Chilean politician (1934–2002)

Vladimir Anselmo Sule Candia (January 27, 1934 – June 7, 2002) was a Chilean politician, member of the Radical Party and, afterwards, of the Social Democrat Radical Party. Sule Candia was also one of fourteen vice-presidents of the Socialist International.

==Biography==

===Early, and personal life===
Anselmo Sule Candia was born in Santiago, on January 27, 1934; his parents were Anselmo Sule Redovnicovic and Rosa de Candia Gamonal. He lived his childhood in the city of Los Andes; there are reports that he was born there. Sule studied Law in the University of Chile, where he graduated in 1956 with his thesis "El sindicalismo argentino" (The Argentinian Syndicalism), moving temporarily to Buenos Aires to conduct his on-site research attending union meetings and political syndicalist lectures.

In 1958, he begins to work as a professor in the Syndical School of the University of Chile. Sule also married Fresia Fernández that year in Osorno; he had three children with Fernández: Tatiana, Claudio, and Alejandro Miguel. Alejandro would later become a member of the Chamber of Deputies of Chile.

According to La Cuarta, Sule held a friendship with important politicians such as Erich Honecker, Tony Blair, Ricardo Balbín and Fidel Castro, throughout his life. Sule was also a freemason, and a firefighter, member of the Bomberos de Chile.

===Political career===
Sule Candia joined the Radical Party of Chile in 1950, and he was president of the party between 1972 and 1973. Sule also was member of the National Congress of Chile, between 1969 and 1973, representing the VI O'Higgins Region and the Colchagua Province. He also was, during two terms, National Councillor of the College of Lawyers of Chile.

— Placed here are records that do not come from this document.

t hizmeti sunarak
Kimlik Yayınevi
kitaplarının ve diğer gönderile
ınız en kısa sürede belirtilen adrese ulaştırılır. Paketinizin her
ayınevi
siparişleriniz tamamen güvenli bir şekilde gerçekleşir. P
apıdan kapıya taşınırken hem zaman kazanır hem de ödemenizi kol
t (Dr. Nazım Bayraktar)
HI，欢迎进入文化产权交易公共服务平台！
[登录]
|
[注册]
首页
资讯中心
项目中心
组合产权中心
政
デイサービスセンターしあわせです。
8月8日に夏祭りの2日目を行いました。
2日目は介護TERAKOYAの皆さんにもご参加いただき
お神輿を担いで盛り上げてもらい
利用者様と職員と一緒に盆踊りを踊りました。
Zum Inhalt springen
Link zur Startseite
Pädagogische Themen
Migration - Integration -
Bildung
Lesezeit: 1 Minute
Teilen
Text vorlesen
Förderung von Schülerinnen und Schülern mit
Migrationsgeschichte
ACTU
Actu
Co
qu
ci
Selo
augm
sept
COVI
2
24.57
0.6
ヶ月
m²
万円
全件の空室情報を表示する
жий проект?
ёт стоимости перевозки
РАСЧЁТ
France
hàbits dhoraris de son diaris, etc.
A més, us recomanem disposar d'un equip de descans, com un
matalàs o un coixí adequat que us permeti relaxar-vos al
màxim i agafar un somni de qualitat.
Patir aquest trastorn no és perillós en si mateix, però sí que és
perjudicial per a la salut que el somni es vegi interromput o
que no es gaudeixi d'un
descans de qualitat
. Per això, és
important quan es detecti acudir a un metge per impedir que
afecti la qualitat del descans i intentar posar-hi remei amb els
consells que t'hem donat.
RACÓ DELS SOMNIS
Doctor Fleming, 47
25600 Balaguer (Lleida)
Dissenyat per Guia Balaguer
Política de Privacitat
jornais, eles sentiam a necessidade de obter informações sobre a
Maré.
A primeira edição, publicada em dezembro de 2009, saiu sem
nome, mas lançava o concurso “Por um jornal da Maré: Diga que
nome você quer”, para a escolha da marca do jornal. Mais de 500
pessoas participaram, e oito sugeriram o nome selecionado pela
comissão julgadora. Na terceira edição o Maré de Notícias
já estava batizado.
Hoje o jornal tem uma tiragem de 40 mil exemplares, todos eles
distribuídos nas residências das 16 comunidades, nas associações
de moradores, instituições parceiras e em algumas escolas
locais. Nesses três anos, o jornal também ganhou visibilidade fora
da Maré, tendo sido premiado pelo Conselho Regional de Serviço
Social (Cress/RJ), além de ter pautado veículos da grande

Following the 1973 Chilean coup d'etat, Sule was detained and taken to the Dawson Island together with other members of the Unidad Popular. From 1975 until 1990, he lived in different countries, such as Venezuela, Mexico, and Uruguay (where he obtained Uruguayan citizenship). During this time, he was one of 14 vice-presidents of the Socialist International.

Once Chile completed its transition to democracy, he came back to Chile, and once again was elected senator for the O'Higgins Region, holding the office between 1990 and 1998. Sule Candia also was president of the Social Democrat Radical Party.

===Death===
Anselmo Sule Candia died in Santiago, on June 7, 2002, at age 68, of brain cancer. Posthumously, Sule recovered his Chilean citizenship, which he had lost during the military regime.